_AUSGANGSTEXT_.
◇ ◇ ◇ ◇
Wenn es so eine Art Seniorenbeauftragten in unserer Szene gibt, dann ist es der Thruxton-Fahrer. Denn ihm muss bewusst sein, dass er auch von älteren Damen und Herren immer und überall angesprochen wird: „Mein Vater hat früher auch so eine gefahren. Aber Ihre sieht ja noch wirklich gut aus!“ Der Thruxton-Fahrer könnte es jetzt still lächelnd dabei belassen. Oder er klärt auf! Dass es tatsächlich schon mal eine Triumph Thruxton gegeben hat. In Anlehnung an die Bonneville-Siege bei den 500 Meilen auf dem Racetrack von Thruxton (England) erschien 1964 der Production Racer für jedermann: die T 120 R Thruxton mit Doppelvergaser und beachtlichen 53 Horsepowers. Mit dem Triumph-Niedergang in den 70ern (und der Pleite 1983) geriet aber vieles in Vergessenheit. Bis ab 2001 die guten, alten Zeiten wieder aufgegriffen wurden.
Triumph-Relaunch erfolgte 1991
Erstes Modell mit luftgekühltem 790-cm³-Twin wird die Bonneville. Doch nach dem erfolgreichen Triumph-Relaunch von 1991, mit modernen wie charakterstarken Dreizylindermotoren und schließlich auch der identitätsstiftenden Speed Triple, ist es fraglich, ob mit erstklassigem Old-School-Look aber dürftiger Performance ein weiterer Kassenschlager gelingt. Die Triumph Thruxton als einer der vielen Bonneville-Ableger macht dabei mit kleinem Hubraumplus (865 cm³) und entsprechend mehr Leistung (69 anstelle von 60 PS) zwar schon auf etwas dicke Hose. Trotzdem aber bleibt der fad abgestimmte Motor ein Emotionskiller, und auch das einfach gestrickte Fahrwerk mit der Tendenz zum Rühren sowie die laschen Bremsen ermutigen nicht dazu, nochmals die sportlichen Erfolge der Ur-Thruxton aus den Sixties ausfahren zu wollen. Aber das muss man eigentlich auch gar nicht.
Braucht es wirklich noch mehr Gründe?
Die Triumph Thruxton gehört zu der Gattung Motorrad, die das berühmte Grinsen ins Gesicht zaubert. Beim Swing über die Hausstrecke, zur Zigarette am Treffpunkt, mit dem Bier abends vor der Garage und auch beim Kaffeeklatsch mit Oma und Opa am Rande der Fußgängerzone. In der Bauchwertung ist sie jedenfalls ganz vorne mit dabei. Braucht es wirklich noch mehr Gründe?
◇ ◇ ◇ ◇
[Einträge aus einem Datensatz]
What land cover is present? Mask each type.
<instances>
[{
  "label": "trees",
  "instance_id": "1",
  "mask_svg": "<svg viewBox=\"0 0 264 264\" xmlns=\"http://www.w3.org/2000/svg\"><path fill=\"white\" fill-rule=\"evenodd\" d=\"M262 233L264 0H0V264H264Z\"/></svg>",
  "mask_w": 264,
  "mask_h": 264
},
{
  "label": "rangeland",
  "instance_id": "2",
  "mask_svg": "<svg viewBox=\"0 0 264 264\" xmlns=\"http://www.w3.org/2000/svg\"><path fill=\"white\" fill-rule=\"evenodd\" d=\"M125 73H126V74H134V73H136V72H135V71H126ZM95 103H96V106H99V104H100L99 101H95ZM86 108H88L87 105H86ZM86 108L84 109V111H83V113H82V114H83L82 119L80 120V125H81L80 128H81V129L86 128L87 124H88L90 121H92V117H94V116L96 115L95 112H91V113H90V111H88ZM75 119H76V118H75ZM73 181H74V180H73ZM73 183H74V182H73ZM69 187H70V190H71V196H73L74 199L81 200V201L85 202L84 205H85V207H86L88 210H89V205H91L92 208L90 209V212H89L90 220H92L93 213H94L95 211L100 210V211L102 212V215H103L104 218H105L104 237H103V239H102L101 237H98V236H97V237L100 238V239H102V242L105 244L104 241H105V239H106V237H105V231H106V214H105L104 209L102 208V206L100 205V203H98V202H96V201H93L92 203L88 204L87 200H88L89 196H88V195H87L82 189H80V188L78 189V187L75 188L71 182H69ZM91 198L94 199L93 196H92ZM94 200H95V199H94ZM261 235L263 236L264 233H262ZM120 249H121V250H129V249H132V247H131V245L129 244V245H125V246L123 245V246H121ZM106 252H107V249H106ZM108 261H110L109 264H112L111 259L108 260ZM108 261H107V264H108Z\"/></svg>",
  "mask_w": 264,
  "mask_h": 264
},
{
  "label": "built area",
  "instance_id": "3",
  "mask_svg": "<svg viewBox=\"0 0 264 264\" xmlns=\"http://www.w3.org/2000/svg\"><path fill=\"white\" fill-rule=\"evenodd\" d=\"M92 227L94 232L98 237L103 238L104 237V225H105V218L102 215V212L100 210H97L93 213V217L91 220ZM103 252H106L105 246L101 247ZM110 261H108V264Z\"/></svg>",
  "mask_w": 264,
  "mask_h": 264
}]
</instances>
◇ ◇ ◇ ◇
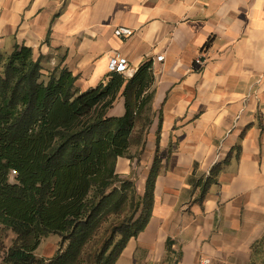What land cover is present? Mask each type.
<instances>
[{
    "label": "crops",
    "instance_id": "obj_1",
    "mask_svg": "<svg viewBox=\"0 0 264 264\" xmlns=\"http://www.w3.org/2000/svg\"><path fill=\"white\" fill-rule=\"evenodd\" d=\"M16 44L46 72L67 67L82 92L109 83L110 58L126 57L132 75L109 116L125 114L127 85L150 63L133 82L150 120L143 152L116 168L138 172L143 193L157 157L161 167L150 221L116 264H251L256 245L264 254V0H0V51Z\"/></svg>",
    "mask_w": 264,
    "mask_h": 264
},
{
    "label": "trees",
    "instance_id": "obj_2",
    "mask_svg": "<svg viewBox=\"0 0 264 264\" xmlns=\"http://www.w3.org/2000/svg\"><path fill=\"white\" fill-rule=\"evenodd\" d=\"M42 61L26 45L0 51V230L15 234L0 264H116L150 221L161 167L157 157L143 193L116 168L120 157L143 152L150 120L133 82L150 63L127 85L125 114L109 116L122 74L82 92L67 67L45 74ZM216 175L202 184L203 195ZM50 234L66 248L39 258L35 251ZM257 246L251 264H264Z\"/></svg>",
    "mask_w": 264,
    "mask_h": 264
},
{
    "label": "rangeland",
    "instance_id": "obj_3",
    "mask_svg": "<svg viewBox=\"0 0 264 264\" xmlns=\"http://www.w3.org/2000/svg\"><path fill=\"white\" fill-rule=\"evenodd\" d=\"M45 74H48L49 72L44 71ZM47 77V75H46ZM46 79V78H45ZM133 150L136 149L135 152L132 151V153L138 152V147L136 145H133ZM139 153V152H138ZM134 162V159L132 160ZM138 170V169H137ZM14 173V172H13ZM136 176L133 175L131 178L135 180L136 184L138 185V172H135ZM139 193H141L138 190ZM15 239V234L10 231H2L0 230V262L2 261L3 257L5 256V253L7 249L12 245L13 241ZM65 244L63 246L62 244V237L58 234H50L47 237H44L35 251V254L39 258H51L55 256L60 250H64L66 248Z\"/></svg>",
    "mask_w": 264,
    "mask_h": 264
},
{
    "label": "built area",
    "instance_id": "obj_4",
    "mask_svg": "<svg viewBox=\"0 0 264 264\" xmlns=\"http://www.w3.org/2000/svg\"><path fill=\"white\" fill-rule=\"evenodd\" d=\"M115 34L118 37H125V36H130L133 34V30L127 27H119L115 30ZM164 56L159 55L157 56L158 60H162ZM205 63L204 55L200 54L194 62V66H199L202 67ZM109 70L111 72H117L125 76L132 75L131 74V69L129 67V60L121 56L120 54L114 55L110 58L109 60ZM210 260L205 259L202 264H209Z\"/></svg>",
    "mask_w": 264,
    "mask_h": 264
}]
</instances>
◇ ◇ ◇ ◇
_AUFGABEN_.
[1] Geben Sie den Absatz des Textes über die Triumph Thruxton, der mit „Wenn es so eine Art Seniorenbeauftragten“ beginnt, als knappe Stichpunktliste wieder. Die wesentlichen Fakten sollen erhalten bleiben.
[2] Der Text über die Triumph Thruxton bezweifelt, dass ein weiterer Kassenschlager gelingt. Welche Begründung liefert er dafür? Antworten Sie in ein bis drei Sätzen.
[3] Führen Sie den Text über die Triumph Thruxton im Anschluss an seinen letzten Satz weiter.

_LÖSUNGEN_.
[1]
- Thruxton-Fahrer werden oft von älteren Menschen angesprochen, deren Väter früher ein ähnliches Motorrad gefahren haben.
- Eine Triumph Thruxton hat es tatsächlich schon einmal gegeben.
- 1964 erschien die T 120 R Thruxton als Production Racer für jedermann. Sie hatte Doppelvergaser und 53 Horsepowers.
- Der Name knüpft an die Bonneville-Siege beim 500-Meilen-Rennen auf dem Racetrack von Thruxton (England) an.
- Mit dem Niedergang von Triumph in den 70ern und der Pleite 1983 geriet vieles in Vergessenheit.
- Ab 2001 wurden die alten Zeiten wieder aufgegriffen.

[2] Nach dem erfolgreichen Relaunch von 1991 setzte Triumph auf moderne, charakterstarke Dreizylindermotoren und schließlich auf die identitätsstiftende Speed Triple. Die neuen Modelle bieten dagegen zwar einen erstklassigen Old-School-Look, aber nur eine dürftige Performance. Deshalb ist fraglich, ob damit ein weiterer Kassenschlager gelingt.

[3]
Die Marktsituation
Überschaubar und hochpreisig. Damit wären die Schlagworte zum Handel mit der Triumph Thruxton genannt. Besonders attraktiv: top ausgestattete Vorführer.
Triumph Thruxton ab 5.500 Euro
Niedriges Preisniveau
Auch die ersten Modelle der Triumph Thruxton, die schon zehn Jahre und mehr auf dem Buckel haben, halten sich hartnäckig über der 5.000-Euro-Marke. Interessant ist aber, dass auch die Einspritzer ab 2008 bei hoher Laufleistung unter sechs Mille angeboten werden.
Beispielanzeige: Triumph Thruxton mit 14.250 km, EZ 3/2005, Gelb/Silber, HU neu, 1. Hand, kleinere Schäden an Seitendeckel und Auspuff durch Umfaller, 5.999 Euro (Händlerangebot aus Bayern)
Triumph Thruxton ab 7.000 Euro
Mittleres Preisniveau
In der Ü-7.000-Liga ist der Abstand zum einstigen Neupreis schon recht gering. Viele Angebote wollen deshalb mit zahlreichen Extras (z. B. Heckumbauten) oder Dynamik-Upgrades (z. B. Fahrwerk-Kits) punkten. Der Zustand ist meist makellos, die km-Leistung gering.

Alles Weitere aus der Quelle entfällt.